(TEXT PROVIDED Opens)

Software solutions for a mobile world

With the current situation of many people working from home, securing your work becomes even more important.

I have had to rebuild a system due to failures a couple of times, and the last was a real pain as I struggled with the performance of my backup. I am documenting what I currently do, as it may help other people recover there machines. I use some third party tools, but most of them are free.

1) Backup - Backup - Backup

I backup every night, full backup every week followed by incremental backups. I backup to my Synology NAS drive, which has 3TB of space, with full raid. I love Synology NAS drives - they come with a host of features and packages, including a VPN. As I mentioned, my previous backup product let me down, on more than one occasion. I won't name them in public but I wouldn't use them again. 

I started to use AOMEI Backupper which I am very pleased with. It is pretty fast, and allows you to mount your backup as a drive, and then just drag and drop files from the backup . That is very fast, one of the failures of my last product. Restore is very flexible. 

I have not yet had to recover my system, but I have prepared by creating a bootable USB which in turn will allow me to restore my backup image.

I also make use of the 'Windows 10 History Drive'. I have an external drive attached to my NAS using USB 3. By default, the history backup will backup your 'users' folder, giving you access to Documents and Downloads etc. 

I have configured the history backup to include several other folders, such as my source code and a couple of other folders. My selected files are backed up every hour (default) and are retained for 6 months. This means if I cock something up, I can quickly restore the file without resort to my backup. Currently the space taken up is around 450gb.

(TEXT PROVIDED Closes)

* THINGS TO DO:
1. Answer these questions from the post on backups.
(a) How often does the writer make a full backup?
(b) Once a backup made with AOMEI Backupper is mounted as a drive, how can files be taken from it?
(c) For how long does the history backup keep the selected files?
2. Proceed with the post on backups, starting right after its last sentence.

(ENTRIES PROVIDED Opens)

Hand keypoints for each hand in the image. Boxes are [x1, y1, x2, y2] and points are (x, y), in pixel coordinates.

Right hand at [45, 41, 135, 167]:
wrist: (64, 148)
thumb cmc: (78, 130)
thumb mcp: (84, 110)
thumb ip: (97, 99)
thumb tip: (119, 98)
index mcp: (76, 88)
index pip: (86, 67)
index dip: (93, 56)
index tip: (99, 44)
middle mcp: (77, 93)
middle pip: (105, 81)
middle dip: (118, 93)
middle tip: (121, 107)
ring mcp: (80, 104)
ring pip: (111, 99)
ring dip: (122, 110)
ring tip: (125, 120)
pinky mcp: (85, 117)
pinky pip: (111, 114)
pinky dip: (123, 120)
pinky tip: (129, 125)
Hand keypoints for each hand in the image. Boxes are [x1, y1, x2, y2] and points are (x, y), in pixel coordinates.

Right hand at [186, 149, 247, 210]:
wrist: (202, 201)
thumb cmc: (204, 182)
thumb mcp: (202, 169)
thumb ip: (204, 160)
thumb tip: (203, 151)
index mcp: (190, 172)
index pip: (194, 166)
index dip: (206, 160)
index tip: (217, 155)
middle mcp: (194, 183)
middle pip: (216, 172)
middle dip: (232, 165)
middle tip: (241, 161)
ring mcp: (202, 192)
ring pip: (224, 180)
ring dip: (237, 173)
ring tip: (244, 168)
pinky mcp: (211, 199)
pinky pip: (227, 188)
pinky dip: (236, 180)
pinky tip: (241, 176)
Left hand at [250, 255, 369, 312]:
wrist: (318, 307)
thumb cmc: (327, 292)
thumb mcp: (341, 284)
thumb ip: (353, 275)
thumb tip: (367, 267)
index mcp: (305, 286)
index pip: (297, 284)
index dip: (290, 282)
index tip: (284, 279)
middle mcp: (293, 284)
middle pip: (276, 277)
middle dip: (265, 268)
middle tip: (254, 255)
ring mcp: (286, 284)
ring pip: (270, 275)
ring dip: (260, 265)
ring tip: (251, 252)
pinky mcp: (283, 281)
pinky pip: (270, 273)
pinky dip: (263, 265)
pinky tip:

(ENTRIES PROVIDED Closes)

* ANSWER SECTION:
1.
(a) Every week, with incremental backups after it.
(b) By dragging and dropping them from the backup.
(c) For 6 months.

2.
 2) What's on my PC? 

As storage becomes cheaper, laptop drives seem to become bigger. I have a 1TB SSD on my current laptop. I use a couple of tools to keep track of my software inventory. Belarc Advisor (free for Personal use) is a great help. 

I run it as a scheduled batch file every morning. It gives full details of my PC, what's installed on it, mapped drives, network information and licence information where possible. This also gets backed up to my history drive. It creates an HTML file. 

If you want to do the same, add it as a scheduled job and in the actions add an action of 'Start a Program' and enter 

"C:\Program Files (x86)\Belarc\BelarcAdvisor\BelarcAdvisor.exe" 
with the optional arguments set to
-uac -d "C:\Program Files (x86)\Belarc\BelarcAdvisor\System\local" -a True -hHKLM -kAdvisor -p60 -b"C:\PROGRA~2\Belarc\BELARC~1\System\Security\Advisor.bcx" 

I have a batch file copy the HTML page which is stored at "c:\program files (x86)\Belarc\BelarcAdvisor\System\tmp\" and copies the HTML file to my backup drive. This way I have a daily inventory of what is on my PC.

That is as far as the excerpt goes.